__Task input__.
== Segment start ==

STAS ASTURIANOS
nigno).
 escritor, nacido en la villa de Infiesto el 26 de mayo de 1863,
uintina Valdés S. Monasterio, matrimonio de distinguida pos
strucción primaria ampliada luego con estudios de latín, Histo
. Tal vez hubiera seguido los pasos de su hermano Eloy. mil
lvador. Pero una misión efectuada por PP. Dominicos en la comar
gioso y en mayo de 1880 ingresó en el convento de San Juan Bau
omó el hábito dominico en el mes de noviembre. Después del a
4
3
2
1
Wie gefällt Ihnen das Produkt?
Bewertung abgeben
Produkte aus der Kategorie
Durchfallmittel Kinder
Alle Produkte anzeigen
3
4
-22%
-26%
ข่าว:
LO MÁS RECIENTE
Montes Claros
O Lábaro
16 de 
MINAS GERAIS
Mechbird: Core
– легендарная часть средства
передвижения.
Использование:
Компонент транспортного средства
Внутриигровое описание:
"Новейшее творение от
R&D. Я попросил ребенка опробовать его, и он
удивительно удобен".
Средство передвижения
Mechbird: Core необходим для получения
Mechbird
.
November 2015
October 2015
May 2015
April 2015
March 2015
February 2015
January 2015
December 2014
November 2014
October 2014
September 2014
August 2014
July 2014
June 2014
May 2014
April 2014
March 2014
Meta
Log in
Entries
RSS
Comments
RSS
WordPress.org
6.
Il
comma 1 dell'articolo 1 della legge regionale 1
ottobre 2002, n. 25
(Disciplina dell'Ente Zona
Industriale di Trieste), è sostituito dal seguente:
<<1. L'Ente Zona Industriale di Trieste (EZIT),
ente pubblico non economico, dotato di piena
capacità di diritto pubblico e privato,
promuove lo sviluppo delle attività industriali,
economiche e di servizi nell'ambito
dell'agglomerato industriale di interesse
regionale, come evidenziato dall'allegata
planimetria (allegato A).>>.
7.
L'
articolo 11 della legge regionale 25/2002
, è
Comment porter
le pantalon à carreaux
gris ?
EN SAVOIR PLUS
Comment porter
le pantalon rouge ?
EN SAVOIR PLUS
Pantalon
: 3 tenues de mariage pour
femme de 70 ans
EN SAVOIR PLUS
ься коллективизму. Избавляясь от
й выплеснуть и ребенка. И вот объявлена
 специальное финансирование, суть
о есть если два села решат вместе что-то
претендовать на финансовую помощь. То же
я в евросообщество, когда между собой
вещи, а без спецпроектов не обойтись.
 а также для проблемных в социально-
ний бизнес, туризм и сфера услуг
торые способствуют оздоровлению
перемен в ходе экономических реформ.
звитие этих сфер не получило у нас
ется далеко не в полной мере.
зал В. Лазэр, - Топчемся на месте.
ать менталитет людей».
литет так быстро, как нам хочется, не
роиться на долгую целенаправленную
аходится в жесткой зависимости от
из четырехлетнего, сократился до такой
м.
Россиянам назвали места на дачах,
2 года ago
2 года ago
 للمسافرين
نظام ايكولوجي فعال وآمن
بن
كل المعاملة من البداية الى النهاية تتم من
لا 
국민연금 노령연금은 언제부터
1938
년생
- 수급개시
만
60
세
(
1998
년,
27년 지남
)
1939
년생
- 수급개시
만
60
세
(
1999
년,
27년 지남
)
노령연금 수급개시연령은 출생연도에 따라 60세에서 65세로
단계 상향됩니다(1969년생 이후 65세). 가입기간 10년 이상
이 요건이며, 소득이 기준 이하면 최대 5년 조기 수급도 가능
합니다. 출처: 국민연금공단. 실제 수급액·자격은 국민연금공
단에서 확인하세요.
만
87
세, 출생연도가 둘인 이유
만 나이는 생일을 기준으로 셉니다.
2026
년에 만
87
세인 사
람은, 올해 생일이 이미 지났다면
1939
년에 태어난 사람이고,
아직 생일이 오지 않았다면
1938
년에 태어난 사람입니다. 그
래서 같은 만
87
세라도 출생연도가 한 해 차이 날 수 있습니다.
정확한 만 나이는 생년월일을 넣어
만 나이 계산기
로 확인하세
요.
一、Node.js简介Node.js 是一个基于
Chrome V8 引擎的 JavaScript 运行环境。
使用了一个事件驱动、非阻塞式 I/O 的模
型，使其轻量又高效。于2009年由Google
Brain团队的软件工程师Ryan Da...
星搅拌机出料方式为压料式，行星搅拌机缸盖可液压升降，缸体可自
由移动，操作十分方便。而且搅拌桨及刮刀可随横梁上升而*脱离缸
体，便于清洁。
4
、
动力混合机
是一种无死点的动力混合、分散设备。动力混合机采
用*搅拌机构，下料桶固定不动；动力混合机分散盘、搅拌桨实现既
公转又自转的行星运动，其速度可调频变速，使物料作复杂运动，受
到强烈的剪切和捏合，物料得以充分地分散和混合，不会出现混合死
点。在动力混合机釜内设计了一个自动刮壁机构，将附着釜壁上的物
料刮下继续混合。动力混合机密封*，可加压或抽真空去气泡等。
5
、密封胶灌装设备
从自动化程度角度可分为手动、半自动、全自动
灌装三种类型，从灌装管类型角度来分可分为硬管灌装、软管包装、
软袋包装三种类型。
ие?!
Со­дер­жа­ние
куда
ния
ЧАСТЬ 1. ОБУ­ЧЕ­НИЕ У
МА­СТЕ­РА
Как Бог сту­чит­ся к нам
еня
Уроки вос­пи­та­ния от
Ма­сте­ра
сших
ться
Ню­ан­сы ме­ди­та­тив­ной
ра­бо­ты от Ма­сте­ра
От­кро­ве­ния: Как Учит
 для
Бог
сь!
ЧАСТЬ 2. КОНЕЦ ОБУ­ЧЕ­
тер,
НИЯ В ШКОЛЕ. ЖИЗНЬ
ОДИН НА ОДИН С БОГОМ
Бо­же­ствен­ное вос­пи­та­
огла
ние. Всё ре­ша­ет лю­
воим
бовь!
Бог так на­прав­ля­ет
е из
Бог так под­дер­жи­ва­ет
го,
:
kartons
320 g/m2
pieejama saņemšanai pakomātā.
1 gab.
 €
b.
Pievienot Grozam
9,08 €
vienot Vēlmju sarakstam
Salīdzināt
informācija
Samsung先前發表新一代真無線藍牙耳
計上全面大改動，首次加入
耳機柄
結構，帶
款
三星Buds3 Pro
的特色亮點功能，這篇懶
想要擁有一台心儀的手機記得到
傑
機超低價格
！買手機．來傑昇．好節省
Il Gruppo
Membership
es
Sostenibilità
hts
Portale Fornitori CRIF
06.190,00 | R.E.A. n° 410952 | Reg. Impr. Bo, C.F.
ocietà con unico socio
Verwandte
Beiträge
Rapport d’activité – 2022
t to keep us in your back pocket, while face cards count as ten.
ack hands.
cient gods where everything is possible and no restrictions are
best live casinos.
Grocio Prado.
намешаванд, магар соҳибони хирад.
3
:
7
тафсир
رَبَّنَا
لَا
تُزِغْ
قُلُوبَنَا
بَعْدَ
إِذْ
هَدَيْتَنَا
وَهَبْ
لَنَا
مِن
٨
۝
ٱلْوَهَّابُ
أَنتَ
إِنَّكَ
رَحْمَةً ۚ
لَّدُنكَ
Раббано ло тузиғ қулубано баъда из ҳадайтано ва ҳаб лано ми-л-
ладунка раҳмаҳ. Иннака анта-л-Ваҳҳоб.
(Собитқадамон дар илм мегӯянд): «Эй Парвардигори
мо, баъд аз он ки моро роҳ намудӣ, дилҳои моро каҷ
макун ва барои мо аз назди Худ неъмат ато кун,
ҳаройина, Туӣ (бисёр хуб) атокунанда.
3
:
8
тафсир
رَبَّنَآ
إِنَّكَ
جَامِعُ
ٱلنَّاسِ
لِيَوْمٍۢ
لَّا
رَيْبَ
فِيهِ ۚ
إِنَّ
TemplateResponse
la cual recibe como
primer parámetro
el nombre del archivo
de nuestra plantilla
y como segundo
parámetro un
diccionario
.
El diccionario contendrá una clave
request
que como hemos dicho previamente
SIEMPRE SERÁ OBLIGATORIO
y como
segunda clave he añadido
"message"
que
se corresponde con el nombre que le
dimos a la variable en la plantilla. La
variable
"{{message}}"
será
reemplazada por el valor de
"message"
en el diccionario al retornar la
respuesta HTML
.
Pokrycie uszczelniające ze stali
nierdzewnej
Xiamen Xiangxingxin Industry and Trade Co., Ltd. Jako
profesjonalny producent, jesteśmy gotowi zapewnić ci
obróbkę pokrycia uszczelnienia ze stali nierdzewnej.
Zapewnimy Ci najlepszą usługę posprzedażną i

== Segment end ==

__Directive__. Reproduce the rows from the first one through the line containing "Bewertung abgeben", substituting "junio" for "mayo" and leaving everything else as it is.

__Problem solution__.
STAS ASTURIANOS
nigno).
 escritor, nacido en la villa de Infiesto el 26 de junio de 1863,
uintina Valdés S. Monasterio, matrimonio de distinguida pos
strucción primaria ampliada luego con estudios de latín, Histo
. Tal vez hubiera seguido los pasos de su hermano Eloy. mil
lvador. Pero una misión efectuada por PP. Dominicos en la comar
gioso y en junio de 1880 ingresó en el convento de San Juan Bau
omó el hábito dominico en el mes de noviembre. Después del a
4
3
2
1
Wie gefällt Ihnen das Produkt?
Bewertung abgeben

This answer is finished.